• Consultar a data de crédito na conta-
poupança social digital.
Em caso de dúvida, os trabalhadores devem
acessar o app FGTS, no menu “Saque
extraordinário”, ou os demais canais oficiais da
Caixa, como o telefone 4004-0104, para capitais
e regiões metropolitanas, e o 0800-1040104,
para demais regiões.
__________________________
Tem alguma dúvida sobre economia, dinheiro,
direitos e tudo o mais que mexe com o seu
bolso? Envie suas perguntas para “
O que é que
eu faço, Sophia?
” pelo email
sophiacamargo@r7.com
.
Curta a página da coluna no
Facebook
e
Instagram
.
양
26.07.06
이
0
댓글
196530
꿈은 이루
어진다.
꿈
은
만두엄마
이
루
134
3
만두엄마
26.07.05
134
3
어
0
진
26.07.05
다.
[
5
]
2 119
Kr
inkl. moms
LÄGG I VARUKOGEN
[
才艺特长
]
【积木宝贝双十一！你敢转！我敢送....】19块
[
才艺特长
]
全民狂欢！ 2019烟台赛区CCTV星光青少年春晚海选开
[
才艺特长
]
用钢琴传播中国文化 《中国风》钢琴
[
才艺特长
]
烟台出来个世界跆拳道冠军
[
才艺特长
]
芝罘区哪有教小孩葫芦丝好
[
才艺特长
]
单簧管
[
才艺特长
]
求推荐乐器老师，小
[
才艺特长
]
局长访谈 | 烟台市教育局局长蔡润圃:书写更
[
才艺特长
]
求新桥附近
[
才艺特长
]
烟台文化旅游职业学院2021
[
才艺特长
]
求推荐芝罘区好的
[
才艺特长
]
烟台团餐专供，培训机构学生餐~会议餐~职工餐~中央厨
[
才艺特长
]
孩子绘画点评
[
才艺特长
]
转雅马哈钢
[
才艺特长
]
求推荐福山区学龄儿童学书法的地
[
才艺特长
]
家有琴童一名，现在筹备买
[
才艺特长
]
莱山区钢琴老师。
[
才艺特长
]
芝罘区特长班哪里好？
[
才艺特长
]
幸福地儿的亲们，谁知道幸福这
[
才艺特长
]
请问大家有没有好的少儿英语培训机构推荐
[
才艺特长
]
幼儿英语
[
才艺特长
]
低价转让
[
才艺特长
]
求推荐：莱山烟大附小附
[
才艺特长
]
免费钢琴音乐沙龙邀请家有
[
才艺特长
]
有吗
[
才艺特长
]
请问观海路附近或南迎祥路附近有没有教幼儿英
-=-=-
DIRECTIONS FOR THIS TASK
The full listing above needs to be given again exactly.

RESPONSE BOX
• Consultar a data de crédito na conta-
poupança social digital.
Em caso de dúvida, os trabalhadores devem
acessar o app FGTS, no menu “Saque
extraordinário”, ou os demais canais oficiais da
Caixa, como o telefone 4004-0104, para capitais
e regiões metropolitanas, e o 0800-1040104,
para demais regiões.
__________________________
Tem alguma dúvida sobre economia, dinheiro,
direitos e tudo o mais que mexe com o seu
bolso? Envie suas perguntas para “
O que é que
eu faço, Sophia?
” pelo email
sophiacamargo@r7.com
.
Curta a página da coluna no
Facebook
e
Instagram
.
양
26.07.06
이
0
댓글
196530
꿈은 이루
어진다.
꿈
은
만두엄마
이
루
134
3
만두엄마
26.07.05
134
3
어
0
진
26.07.05
다.
[
5
]
2 119
Kr
inkl. moms
LÄGG I VARUKOGEN
[
才艺特长
]
【积木宝贝双十一！你敢转！我敢送....】19块
[
才艺特长
]
全民狂欢！ 2019烟台赛区CCTV星光青少年春晚海选开
[
才艺特长
]
用钢琴传播中国文化 《中国风》钢琴
[
才艺特长
]
烟台出来个世界跆拳道冠军
[
才艺特长
]
芝罘区哪有教小孩葫芦丝好
[
才艺特长
]
单簧管
[
才艺特长
]
求推荐乐器老师，小
[
才艺特长
]
局长访谈 | 烟台市教育局局长蔡润圃:书写更
[
才艺特长
]
求新桥附近
[
才艺特长
]
烟台文化旅游职业学院2021
[
才艺特长
]
求推荐芝罘区好的
[
才艺特长
]
烟台团餐专供，培训机构学生餐~会议餐~职工餐~中央厨
[
才艺特长
]
孩子绘画点评
[
才艺特长
]
转雅马哈钢
[
才艺特长
]
求推荐福山区学龄儿童学书法的地
[
才艺特长
]
家有琴童一名，现在筹备买
[
才艺特长
]
莱山区钢琴老师。
[
才艺特长
]
芝罘区特长班哪里好？
[
才艺特长
]
幸福地儿的亲们，谁知道幸福这
[
才艺特长
]
请问大家有没有好的少儿英语培训机构推荐
[
才艺特长
]
幼儿英语
[
才艺特长
]
低价转让
[
才艺特长
]
求推荐：莱山烟大附小附
[
才艺特长
]
免费钢琴音乐沙龙邀请家有
[
才艺特长
]
有吗
[
才艺特长
]
请问观海路附近或南迎祥路附近有没有教幼儿英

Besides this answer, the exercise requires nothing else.